Work request: From the line with "righe impreziosisce i" onward, reproduce each line of the entries exactly, ending at the last one, and add nothing.

Data provided section start

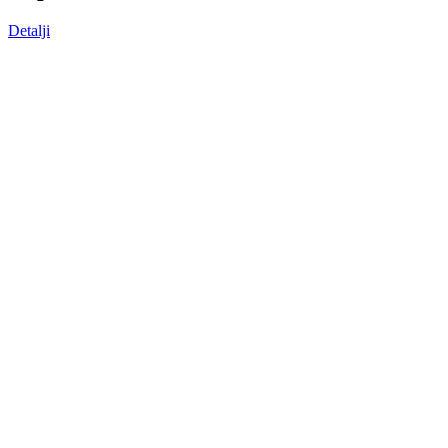
Detalji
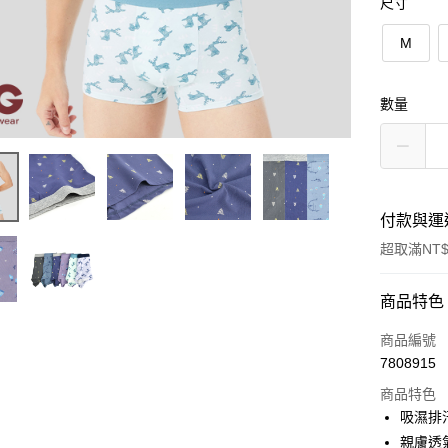
尺寸
M
數量
付款與運
超取滿NT$
付款方式
商品特色
信用卡一
商品編號
7808915
超商取貨
商品特色
LINE Pay
吸濕排
親膚透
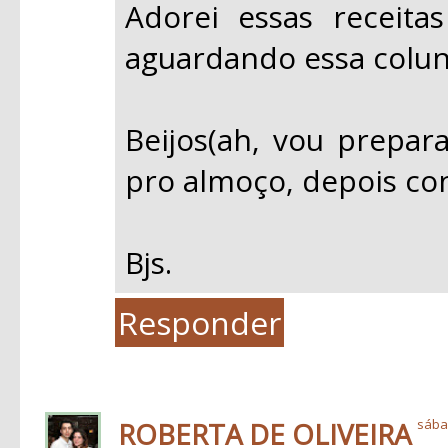
Adorei essas receita
aguardando essa colun
Beijos(ah, vou prepa
pro almoço, depois con
Bjs.
Responder
ROBERTA DE OLIVEIRA
sábad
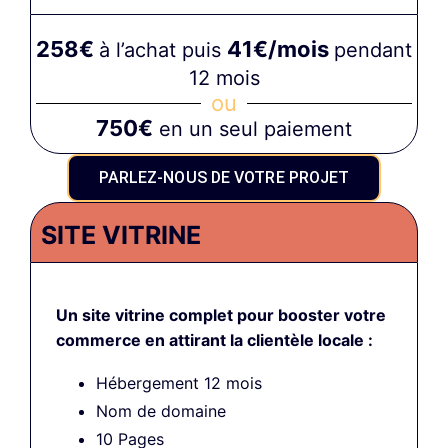
258€
41€/mois
à l’achat puis
pendant
12 mois
ou
750€
en un seul paiement
PARLEZ-NOUS DE VOTRE PROJET
SITE VITRINE
Un site vitrine complet pour booster votre
commerce en attirant la clientèle locale :
Hébergement 12 mois
Nom de domaine
10 Pages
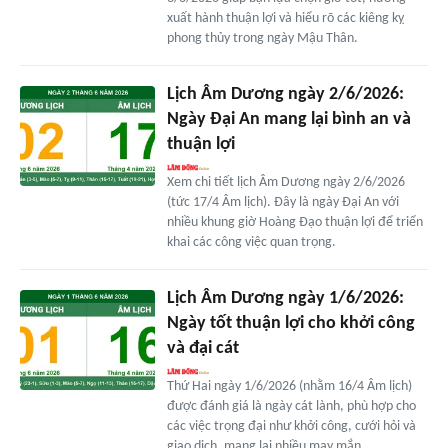
xuất hành thuận lợi và hiểu rõ các kiêng kỵ
phong thủy trong ngày Mậu Thân.
Lịch Âm Dương ngày 2/6/2026:
Ngày Đại An mang lại bình an và
thuận lợi
Xem chi tiết lịch Âm Dương ngày 2/6/2026
(tức 17/4 Âm lịch). Đây là ngày Đại An với
nhiều khung giờ Hoàng Đạo thuận lợi để triển
khai các công việc quan trọng.
Lịch Âm Dương ngày 1/6/2026:
Ngày tốt thuận lợi cho khởi công
và đại cát
Thứ Hai ngày 1/6/2026 (nhằm 16/4 Âm lịch)
được đánh giá là ngày cát lành, phù hợp cho
các việc trọng đại như khởi công, cưới hỏi và
giao dịch, mang lại nhiều may mắn.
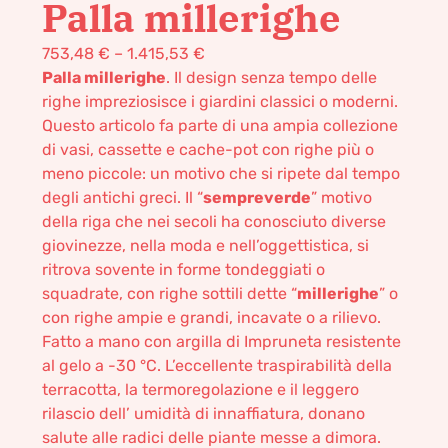
Palla millerighe
753,48
€
–
1.415,53
€
Palla millerighe
. Il design senza tempo delle
righe impreziosisce i giardini classici o moderni.
Questo articolo fa parte di una ampia collezione
di vasi, cassette e cache-pot con righe più o
meno piccole: un motivo che si ripete dal tempo
degli antichi greci. Il “
sempreverde
” motivo
della riga che nei secoli ha conosciuto diverse
giovinezze, nella moda e nell’oggettistica, si
ritrova sovente in forme tondeggiati o
squadrate, con righe sottili dette “
millerighe
” o
con righe ampie e grandi, incavate o a rilievo.
Fatto a mano con argilla di Impruneta resistente
al gelo a -30 °C. L’eccellente traspirabilità della
terracotta, la termoregolazione e il leggero
rilascio dell’ umidità di innaffiatura, donano
salute alle radici delle piante messe a dimora.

Data provided section end

Problem solution:
righe impreziosisce i giardini classici o moderni.
Questo articolo fa parte di una ampia collezione
di vasi, cassette e cache-pot con righe più o
meno piccole: un motivo che si ripete dal tempo
degli antichi greci. Il “
sempreverde
” motivo
della riga che nei secoli ha conosciuto diverse
giovinezze, nella moda e nell’oggettistica, si
ritrova sovente in forme tondeggiati o
squadrate, con righe sottili dette “
millerighe
” o
con righe ampie e grandi, incavate o a rilievo.
Fatto a mano con argilla di Impruneta resistente
al gelo a -30 °C. L’eccellente traspirabilità della
terracotta, la termoregolazione e il leggero
rilascio dell’ umidità di innaffiatura, donano
salute alle radici delle piante messe a dimora.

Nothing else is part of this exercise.